In a first-of-its-kind case, a Texas high school administrator allegedly defamed by two students on a MySpace page is arguing that parents have a duty to supervise their child's Internet access so it is not used for “illicit purposes.”
Anna Draker's suit would apply the doctrine of negligent supervision to cyberspace for the first time, making parents responsible for a child's harmful use of the Internet in much the same way that they can be held liable for a child's harmful use of a firearm or automobile.
Draker, an assistant principal at Tom C. Clark High School in San Antonio, claims students Benjamin Schreiber and Ryan Todd created a MySpace page which used her name and picture and defamed her by, among other things, falsely identifying her as a lesbian.
“Allowing access to the Internet, unsupervised and without restraint, poses an obvious and unreasonable danger that such children would utilize the Internet for illicit purposes,” the complaint, filed in Medina County District Court, says.
The page apparently was the students' way of avenging themselves on Draker, who had disciplined Todd in the past. “It's not like somebody called Anna Draker a name,” her attorney, Murphy Klasing, told the San Antonio Express News. “This was four pages of filth.”
Teachers don't often sue their students for defamation, of course. But Draker takes an even bigger legal leap by suing the parents of her alleged tormentors for negligent supervision.
Parents have been held liable for the intentional torts of a minor child when they knew the child had a “dangerous proclivity” and failed to exercise reasonable care in controlling that proclivity. The Kentucky Court of Appeals recently ruled that
The existence of a parent’s duty to control a minor child largely turns on the foreseeability of the child’s injurious conduct. Hugenberg v. West American Insurance Co.
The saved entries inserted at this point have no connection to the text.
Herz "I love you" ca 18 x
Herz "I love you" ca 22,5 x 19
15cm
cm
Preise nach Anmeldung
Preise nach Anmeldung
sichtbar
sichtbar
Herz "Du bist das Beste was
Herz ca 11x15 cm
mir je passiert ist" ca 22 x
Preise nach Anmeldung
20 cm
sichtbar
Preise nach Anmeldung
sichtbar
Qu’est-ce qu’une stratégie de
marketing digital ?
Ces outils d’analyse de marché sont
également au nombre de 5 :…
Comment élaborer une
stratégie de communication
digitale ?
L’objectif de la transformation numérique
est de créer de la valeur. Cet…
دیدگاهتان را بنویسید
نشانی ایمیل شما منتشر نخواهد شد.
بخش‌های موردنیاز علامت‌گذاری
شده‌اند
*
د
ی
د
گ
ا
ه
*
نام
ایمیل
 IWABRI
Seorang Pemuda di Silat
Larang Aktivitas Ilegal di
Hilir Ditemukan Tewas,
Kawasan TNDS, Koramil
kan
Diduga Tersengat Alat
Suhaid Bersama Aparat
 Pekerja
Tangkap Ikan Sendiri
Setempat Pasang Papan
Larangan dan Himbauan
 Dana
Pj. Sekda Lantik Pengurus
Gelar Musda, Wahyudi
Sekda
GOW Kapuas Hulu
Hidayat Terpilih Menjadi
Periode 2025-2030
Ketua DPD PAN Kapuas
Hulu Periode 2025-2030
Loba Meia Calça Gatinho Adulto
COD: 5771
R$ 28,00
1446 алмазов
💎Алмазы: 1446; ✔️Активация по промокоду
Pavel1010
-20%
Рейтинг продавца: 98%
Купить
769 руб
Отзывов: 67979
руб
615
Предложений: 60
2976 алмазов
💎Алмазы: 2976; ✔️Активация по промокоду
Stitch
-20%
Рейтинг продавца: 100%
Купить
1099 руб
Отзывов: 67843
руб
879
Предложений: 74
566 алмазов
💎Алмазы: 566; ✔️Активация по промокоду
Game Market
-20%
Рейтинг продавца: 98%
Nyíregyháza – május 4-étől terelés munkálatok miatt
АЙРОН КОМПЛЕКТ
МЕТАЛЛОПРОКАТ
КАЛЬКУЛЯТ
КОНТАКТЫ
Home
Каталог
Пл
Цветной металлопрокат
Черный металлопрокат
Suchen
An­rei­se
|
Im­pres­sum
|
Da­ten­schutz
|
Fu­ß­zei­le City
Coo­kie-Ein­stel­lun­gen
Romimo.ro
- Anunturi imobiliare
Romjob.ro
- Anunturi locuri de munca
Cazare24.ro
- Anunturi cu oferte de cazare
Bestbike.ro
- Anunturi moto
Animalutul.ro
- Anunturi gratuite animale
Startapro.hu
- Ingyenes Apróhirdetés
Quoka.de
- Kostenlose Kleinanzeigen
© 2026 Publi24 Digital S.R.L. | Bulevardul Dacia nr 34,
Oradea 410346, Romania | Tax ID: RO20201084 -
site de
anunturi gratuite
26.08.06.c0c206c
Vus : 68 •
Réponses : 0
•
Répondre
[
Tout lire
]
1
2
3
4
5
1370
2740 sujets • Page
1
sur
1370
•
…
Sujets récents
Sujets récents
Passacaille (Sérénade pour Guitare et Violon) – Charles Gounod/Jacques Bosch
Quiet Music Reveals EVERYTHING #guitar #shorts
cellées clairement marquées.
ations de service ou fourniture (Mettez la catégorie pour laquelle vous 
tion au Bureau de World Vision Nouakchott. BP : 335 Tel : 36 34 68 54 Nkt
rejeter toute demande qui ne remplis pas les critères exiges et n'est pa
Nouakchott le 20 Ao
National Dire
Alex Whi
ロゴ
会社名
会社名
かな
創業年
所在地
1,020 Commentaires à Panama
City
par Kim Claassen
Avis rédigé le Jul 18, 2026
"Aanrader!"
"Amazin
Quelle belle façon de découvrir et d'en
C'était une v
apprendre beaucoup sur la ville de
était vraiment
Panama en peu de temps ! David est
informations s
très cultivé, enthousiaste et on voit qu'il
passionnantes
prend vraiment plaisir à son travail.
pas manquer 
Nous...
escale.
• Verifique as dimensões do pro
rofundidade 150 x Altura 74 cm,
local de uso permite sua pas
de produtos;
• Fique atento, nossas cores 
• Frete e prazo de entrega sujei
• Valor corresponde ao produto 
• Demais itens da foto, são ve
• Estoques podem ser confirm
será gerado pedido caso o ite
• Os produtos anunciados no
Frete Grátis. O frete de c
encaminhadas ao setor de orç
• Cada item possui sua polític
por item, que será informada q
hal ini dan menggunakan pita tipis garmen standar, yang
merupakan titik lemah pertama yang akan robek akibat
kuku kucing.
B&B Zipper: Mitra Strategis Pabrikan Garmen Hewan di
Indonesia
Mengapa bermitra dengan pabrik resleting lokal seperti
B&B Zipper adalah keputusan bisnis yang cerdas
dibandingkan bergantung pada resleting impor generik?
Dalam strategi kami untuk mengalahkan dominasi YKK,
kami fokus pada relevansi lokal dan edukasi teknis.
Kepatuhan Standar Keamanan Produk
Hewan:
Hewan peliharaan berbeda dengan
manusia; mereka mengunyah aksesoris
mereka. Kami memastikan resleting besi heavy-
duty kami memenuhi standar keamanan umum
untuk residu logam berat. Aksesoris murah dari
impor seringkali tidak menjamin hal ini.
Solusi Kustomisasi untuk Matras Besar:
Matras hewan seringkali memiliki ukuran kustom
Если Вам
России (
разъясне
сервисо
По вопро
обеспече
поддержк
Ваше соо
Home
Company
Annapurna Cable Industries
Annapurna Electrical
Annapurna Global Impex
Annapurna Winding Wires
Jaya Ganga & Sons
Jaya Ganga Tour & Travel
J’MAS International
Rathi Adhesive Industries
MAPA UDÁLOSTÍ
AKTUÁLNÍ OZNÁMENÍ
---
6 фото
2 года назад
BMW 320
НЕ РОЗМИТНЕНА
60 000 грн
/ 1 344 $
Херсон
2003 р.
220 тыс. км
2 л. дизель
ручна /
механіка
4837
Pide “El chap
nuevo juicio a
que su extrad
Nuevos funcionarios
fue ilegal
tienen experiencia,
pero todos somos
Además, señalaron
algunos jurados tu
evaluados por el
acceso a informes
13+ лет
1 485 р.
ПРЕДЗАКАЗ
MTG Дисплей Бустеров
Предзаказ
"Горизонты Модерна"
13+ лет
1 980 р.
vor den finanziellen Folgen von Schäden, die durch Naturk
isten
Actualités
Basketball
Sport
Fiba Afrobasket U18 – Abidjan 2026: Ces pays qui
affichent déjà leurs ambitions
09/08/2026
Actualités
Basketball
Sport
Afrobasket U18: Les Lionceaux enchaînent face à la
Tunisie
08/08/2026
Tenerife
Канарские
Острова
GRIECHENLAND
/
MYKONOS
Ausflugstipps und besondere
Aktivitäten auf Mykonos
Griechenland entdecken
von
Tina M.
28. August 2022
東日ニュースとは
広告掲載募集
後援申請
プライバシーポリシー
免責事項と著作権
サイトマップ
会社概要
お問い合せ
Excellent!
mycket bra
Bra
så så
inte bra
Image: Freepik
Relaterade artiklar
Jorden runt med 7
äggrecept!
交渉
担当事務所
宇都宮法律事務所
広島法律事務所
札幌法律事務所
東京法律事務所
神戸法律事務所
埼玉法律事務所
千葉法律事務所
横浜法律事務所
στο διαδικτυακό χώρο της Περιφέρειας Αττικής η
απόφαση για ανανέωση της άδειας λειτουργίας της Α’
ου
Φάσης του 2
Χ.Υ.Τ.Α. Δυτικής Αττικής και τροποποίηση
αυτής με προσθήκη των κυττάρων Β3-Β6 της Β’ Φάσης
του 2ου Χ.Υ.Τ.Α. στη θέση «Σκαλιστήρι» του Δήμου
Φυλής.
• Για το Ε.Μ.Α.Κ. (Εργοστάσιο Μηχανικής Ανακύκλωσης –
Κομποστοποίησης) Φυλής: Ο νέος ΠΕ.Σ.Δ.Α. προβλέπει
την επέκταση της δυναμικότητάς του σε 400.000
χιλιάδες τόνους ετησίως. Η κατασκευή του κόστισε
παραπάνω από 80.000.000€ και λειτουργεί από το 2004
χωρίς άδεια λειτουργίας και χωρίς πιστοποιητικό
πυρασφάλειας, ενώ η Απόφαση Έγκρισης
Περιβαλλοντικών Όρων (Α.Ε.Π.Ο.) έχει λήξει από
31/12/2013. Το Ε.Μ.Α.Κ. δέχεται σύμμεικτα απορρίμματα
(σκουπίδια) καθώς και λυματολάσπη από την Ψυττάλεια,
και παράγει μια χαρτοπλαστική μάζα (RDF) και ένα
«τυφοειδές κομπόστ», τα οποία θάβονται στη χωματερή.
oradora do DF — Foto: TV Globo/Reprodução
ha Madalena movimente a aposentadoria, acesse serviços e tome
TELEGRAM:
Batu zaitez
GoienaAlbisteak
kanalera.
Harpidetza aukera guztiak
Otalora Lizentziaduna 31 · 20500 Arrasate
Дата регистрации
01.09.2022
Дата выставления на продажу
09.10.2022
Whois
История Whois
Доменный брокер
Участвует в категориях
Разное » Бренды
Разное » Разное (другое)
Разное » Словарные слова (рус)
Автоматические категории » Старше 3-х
In Draker's case, the plaintiff addresses foreseeability by alleging that
Due to numerous problems with discipline at Clark High School regarding Ryan and Benjamin, both sets of parents were on notice that their children had tendencies to act out in an inappropriate manner and certainly had notice of their feeling of anger towards Ms. Draker.
But case law suggests that allegation is too general for Draker to proceed on a negligent supervision claim.
In Barrett v. Pacheco, 815 P.2d 834 (1991), the Washington state Court of Appeals said, “[T]he child's dangerous proclivity must be of the same or similar nature as the ultimate tort or crime which injures the victim.” Draker does not allege that Schreiber and Todd had any dangerous tendency to use the Internet for illicit purposes.